If that sounds complicated, here’s the gist. S corporation shareholders generally contribute property – which can be cash but doesn’t have to be – to the corporation. When the corporation makes distributions, those distributions are not considered income to the shareholder so long as the distribution does not exceed the shareholder’s basis in the stock. If the distribution does exceed the shareholder’s basis, the excess is taxed as capital gain. That means that the corporation should be tracking the basis for each shareholder, but that doesn’t always happen as it should.
The IRS will attempt to tackle this issue with issue-based examinations (that means audits), tax form change suggestions, and stakeholder outreach.
3. Virtual Currency
We expect to see IRS targeting taxpayers on virtual currency quite a bit in the near future. As IRS argued for a subpoena in the Coinbase case (more on that here), one statistic, in particular, stood out: In 2016, only 802 individual tax returns out of the 132 million filed electronically with the IRS reported income related to cryptocurrencies.
The IRS intends to tackle the problem in many ways, including outreach and examinations. Accordingly, taxpayers with unreported virtual currency transactions are urged to correct their returns as soon as practical. The IRS stated very clearly that it “is not contemplating a voluntary disclosure program specifically to address tax non-compliance involving virtual currency.” It’s worth noting that many tax practitioners expect that to change.
(For more on what you need to know about cryptocurrency and taxes, click here.)

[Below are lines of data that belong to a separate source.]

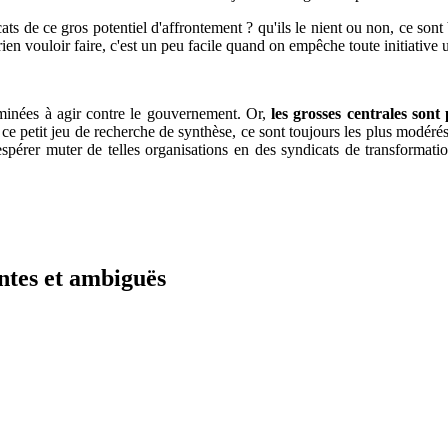
cats de ce gros potentiel d'affrontement ? qu'ils le nient ou non, ce son
rien vouloir faire, c'est un peu facile quand on empêche toute initiative
erminées à agir contre le gouvernement. Or,
les grosses centrales sont
ce petit jeu de recherche de synthèse, ce sont toujours les plus modérés e
espérer muter de telles organisations en des syndicats de transformation
antes et ambiguës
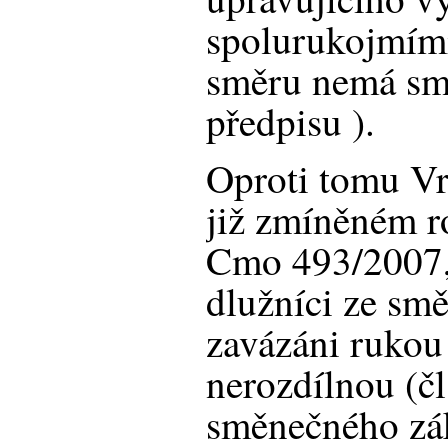
spolurukojmími
směru nemá sm
předpisu ).
Oproti tomu Vr
již zmíněném r
Cmo 493/2007, 
dlužníci ze smě
zavázáni rukou
nerozdílnou (čl.
směnečného zá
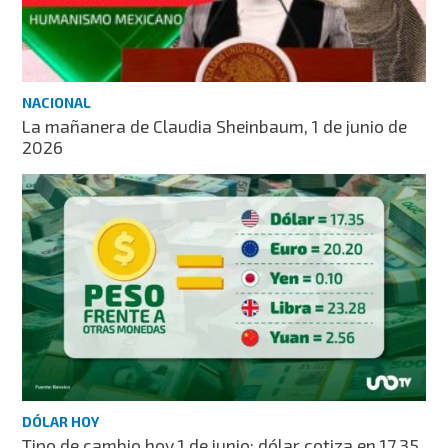
NACIONAL
La mañanera de Claudia Sheinbaum, 1 de junio de
2026
DÓLAR HOY
Tipo de cambio hoy 1 de junio: dólar cotiza en 17.35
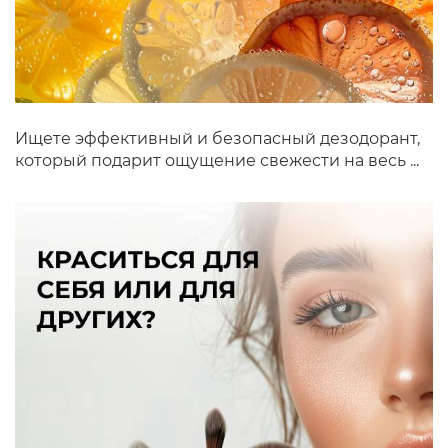
Ищете эффективный и безопасный дезодорант,
который подарит ощущение свежести на весь ...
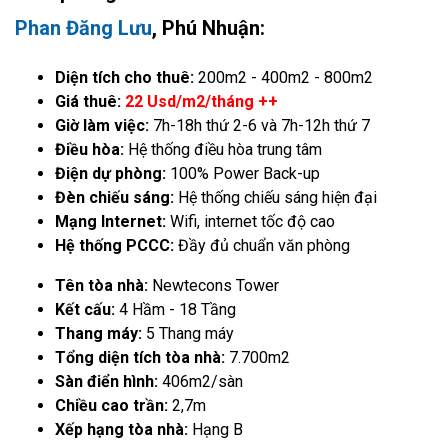
Phan Đăng Lưu
, Phú Nhuận:
Diện tích cho thuê:
200m2 - 400m2 - 800m2
Giá thuê:
22 Usd/m2/tháng ++
Giờ làm việc:
7h-18h thứ 2-6 và 7h-12h thứ 7
Điều hòa:
Hệ thống điều hòa trung tâm
Điện dự phòng:
100% Power Back-up
Đèn chiếu sáng:
Hệ thống chiếu sáng hiện đại
Mạng Internet:
Wifi, internet tốc độ cao
Hệ thống PCCC:
Đầy đủ chuẩn văn phòng
Tên tòa nhà:
Newtecons Tower
Kết cấu:
4 Hầm - 18 Tầng
Thang máy:
5 Thang máy
Tổng diện tích tòa nhà:
7.700m2
Sàn điển hình:
406m2/sàn
Chiều cao trần:
2,7m
Xếp hạng tòa nhà:
Hạng B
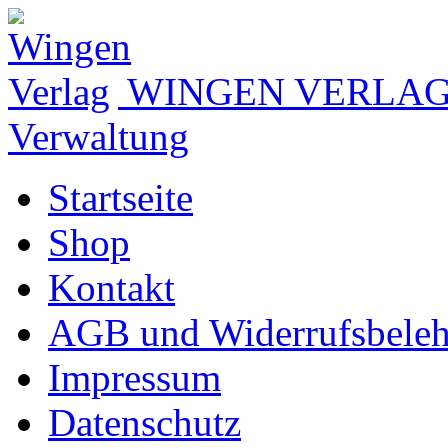
WINGEN VERLA
Verwaltung
Startseite
Shop
Kontakt
AGB und Widerrufsbele
Impressum
Datenschutz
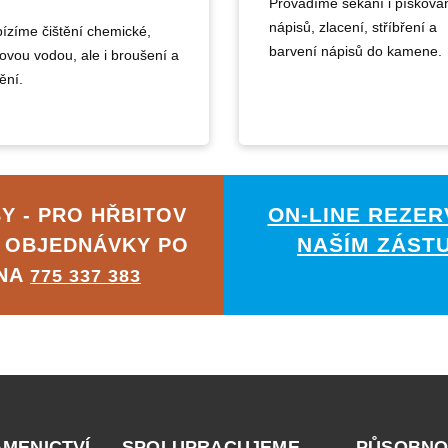
Provádíme sekání i písková
nápisů, zlacení, stříbření a
ízíme čištění chemické,
barvení nápisů do kamene.
kovou vodou, ale i broušení a
ění.
ON-LINE REZER
Y - PRO HŘBITOV
NAŠÍM ZÁST
 OBJEDNÁVKY PO
 NA
775 337 383
AMENICTVÍ
SPOLUPRACUJEME
PŮSOBNO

4. Repatriation via Foreign Triangular Reorganizations
You probably know more about foreign triangular reorganization transactions than you think. They’ve been in the news over the past few years as part of discussions surrounding corporate inversions. At the end of 2016, the IRS issued Notice 2016-73 (downloads as a pdf), which targeted transactions which were allegedly “tax-free” because of the use of these certain foreign triangular reorganization transactions. The IRS was specifically targeting the so-called “Killer B” re-organizations – for example, where a subsidiary buys shares of a parent company so that the parent can make a tax-free acquisition of a target corporation. Among other things, the Notice makes clear that if the target corporation is a foreign corporation, the Killer B regulations will be triggered. The IRS intends to “identify and challenge these transactions” that are arranged in an effort to avoid tax.
5. Transition Tax
In April of this year, the IRS provided more guidance in the form of Notice 2018-26 (downloads as a pdf) for computing the transition tax on the untaxed foreign earnings of foreign subsidiaries of U.S. companies under the Tax Cuts and Jobs Act (TCJA). It’s a complicated concept (the Notice alone is 43 pages) but generally, under section 965 of the Tax Code, a U.S. shareholder is liable for a transition tax on the untaxed foreign earnings of certain specified foreign corporations as if those earnings had been repatriated to the United States (even if they are not). Hadn’t heard of it? You’re not alone. The IRS is engaging in an outreach campaign to raise awareness about this provision.
That’s all – for now. Last year, LB&I announced the rollout of its first 13 campaigns; additional campaigns followed. Currently, IRS is conducting a review to see whether the TCJA might impact any of the existing campaigns. Any related information will be communicated once the review is complete.